* Quoted passage

——————————

But unlike Ellington's Harlem Air Shaft, a wonderful composition even if you never know what it represents, Race Riot Suite requires knowledge of the backstory and its chapters to appreciate the music. The first time I listened to the CD, I didn't know the history, and the music came across as the type of modern, eclectic jazz that you'll never hear from Basie or Ellington, and which I generally don't enjoy. Only after reading the history this CD musically represents, did I appreciate what I heard. This is jazz to enjoy intellectually.

Jacob Fred Jazz Odyssey's Race Riot Suite is available from Amazon, here, or can be downloaded from iTunes, here.


In a far more traditional vein – that we came-to-jazz-via-Basie guys can appreciate without the liner notes – vocalist Laura Chalk's All the Things You Are brings together some of Kansas City's best jazz musicians.

After all, you cannot go wrong with Paul Smith on piano, Bob Bowman on bass, Tim Cambron on drums, Danny Embrey on guitar, or with Laura's own son, emerging sax superstar Matt Chalk, on alto.

Danny's guitar solos on Desafinado, Say It Over and Over Again and The Duke alone are reason enough to buy this CD. Now add Paul's piano solo on All the Things You Are and Bob's bass on Vello Piano. Next hear Matt's soulful sax inventiveness on Em Casa Sozinho. You'll understand why Kansas City instrumentalists are some of the jazz world's best.

Laura is returning to KC's jazz scene after years as a single mom. Her voice brings the right intonation for these classics, but most are delivered with a careful exactness and not yet with the carefree emotion or excitement of other area jazz singers. The concluding number, The First Time Ever I Saw Your Face, driven by Danny's guitar, carries the most emotion. But that self-confident looseness which can be the difference between hitting the perfect notes (which she does) and overwhelming impact isn't quite there. This is a work in process, and one worth following.

All the Things You Are is available from CD Baby, here.


I have a confession.

Since Jeff Davis, leader of Sir Threadius Mongus, moved to Kansas City, he's sent me press releases. He's introduced himself (and is a nice guy). He's given me Sir Threadius Mongus CDs and musical tracks. He's done everything a person could do to garner mention in a Kansas City jazz blog. Yet, until now, he's never been mentioned.

I've attended a couple of Sir Threadius Mongus shows at Jardine's. The group plays a style of modern, free-form jazz which just doesn't appeal to me. There's nothing wrong with the music. It's just not a type of jazz I find accessible, and not what I personally prefer hearing.

I was interested, though, when Jeff sent the tracks to the latest Sir Threadius Mongus CD, Threads. The group has evolved since moving from Tulsa. This edition includes Andrew McGhie, one of the best young tenor saxophonists in Kansas City, and Stan Kessler, unquestionably one of KC's premiere trumpet players. Matt Otto, a saxophonist who has made a top-tier name for himself since moving here from California, is included. Several other members are a part of People's Liberation Big Band, an eclectic and fun group I've photographed a couple times. The talent on this CD is outstanding.

The music wisely thrusts that talent forward and lets it shine. The inventive ideas which come through sax solos on Before That are obvious even to a codger like me. Purr, one of three tracks recorded live at KC's R Bar, intrigued most, pulling me in with sax and guitar intertwined with vocals by the extraordinary Annie Ellicott.

——————————

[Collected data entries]
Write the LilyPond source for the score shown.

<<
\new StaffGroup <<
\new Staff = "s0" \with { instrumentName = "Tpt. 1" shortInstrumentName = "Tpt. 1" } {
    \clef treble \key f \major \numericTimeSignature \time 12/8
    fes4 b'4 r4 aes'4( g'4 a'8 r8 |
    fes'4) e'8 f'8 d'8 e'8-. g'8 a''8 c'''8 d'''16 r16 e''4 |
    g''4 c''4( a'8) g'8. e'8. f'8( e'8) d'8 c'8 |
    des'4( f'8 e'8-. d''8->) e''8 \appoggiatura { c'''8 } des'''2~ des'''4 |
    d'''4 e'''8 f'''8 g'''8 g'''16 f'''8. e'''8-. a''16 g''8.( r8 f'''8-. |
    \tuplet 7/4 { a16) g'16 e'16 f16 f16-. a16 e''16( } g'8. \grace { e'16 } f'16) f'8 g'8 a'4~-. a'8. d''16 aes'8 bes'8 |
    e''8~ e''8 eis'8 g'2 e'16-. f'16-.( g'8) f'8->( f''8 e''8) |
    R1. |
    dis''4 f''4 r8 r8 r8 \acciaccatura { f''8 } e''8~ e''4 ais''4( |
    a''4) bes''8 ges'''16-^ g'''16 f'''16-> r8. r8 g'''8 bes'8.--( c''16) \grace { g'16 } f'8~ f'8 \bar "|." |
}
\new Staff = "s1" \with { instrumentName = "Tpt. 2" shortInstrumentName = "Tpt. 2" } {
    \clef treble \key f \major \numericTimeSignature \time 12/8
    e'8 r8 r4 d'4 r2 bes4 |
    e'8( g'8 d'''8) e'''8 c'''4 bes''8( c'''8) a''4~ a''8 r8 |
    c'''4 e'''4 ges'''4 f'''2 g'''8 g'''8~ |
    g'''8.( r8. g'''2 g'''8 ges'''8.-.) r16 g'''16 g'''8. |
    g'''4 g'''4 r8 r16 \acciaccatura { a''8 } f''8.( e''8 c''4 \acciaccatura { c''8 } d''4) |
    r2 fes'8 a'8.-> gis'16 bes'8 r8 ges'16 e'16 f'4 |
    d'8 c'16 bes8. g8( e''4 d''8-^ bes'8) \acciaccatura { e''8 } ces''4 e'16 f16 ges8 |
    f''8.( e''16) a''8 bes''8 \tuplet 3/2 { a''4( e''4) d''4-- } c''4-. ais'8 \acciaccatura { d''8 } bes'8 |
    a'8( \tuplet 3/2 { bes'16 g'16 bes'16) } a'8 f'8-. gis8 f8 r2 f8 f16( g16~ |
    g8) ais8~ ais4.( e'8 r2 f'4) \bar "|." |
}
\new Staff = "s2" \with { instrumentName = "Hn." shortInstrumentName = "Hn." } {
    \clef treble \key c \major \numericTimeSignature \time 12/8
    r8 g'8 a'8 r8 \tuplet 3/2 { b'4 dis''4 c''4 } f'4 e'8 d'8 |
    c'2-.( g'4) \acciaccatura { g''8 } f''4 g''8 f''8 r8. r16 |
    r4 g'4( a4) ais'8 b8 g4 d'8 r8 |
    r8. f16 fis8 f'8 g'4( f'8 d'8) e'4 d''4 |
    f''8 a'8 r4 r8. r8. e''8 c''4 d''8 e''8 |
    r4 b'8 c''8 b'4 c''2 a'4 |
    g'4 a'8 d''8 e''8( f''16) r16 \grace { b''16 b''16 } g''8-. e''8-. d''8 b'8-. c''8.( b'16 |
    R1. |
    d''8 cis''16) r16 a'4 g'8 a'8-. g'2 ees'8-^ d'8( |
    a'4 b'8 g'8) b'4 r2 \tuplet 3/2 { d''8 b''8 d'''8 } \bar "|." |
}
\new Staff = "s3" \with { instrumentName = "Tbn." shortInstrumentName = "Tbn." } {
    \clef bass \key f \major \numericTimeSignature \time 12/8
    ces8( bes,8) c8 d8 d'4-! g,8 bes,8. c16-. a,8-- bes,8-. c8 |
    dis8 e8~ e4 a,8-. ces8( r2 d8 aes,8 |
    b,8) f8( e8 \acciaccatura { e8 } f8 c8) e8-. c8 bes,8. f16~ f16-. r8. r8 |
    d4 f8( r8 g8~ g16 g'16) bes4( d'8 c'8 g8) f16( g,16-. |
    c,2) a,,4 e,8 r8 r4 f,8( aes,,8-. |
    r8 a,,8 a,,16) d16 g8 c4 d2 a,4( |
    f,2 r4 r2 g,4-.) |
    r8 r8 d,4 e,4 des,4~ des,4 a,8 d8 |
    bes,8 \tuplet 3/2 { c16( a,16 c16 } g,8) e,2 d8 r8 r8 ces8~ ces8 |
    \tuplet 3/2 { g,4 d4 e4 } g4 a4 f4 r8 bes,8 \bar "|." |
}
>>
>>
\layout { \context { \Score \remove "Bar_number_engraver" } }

——————————

* Goals
**a.** Decide whether each statement agrees with the jazz reviews, answering yes or no and quoting the words that settle it: (i) the reviewer enjoyed Race Riot Suite on first hearing, before knowing its history; (ii) Matt Chalk plays alto on his mother's CD; (iii) Purr was recorded live at Jardine's.
**b.** Tally the lines of the rows that contain the string "grace", and give only the number.
The jazz reviews and the rows have nothing to do with each other.

* The responses
**a.**
(i) No: "the music came across as the type of modern, eclectic jazz that you'll never hear from Basie or Ellington, and which I generally don't enjoy."
(ii) Yes: "with Laura's own son, emerging sax superstar Matt Chalk, on alto."
(iii) No: "Purr, one of three tracks recorded live at KC's R Bar"

**b.** 3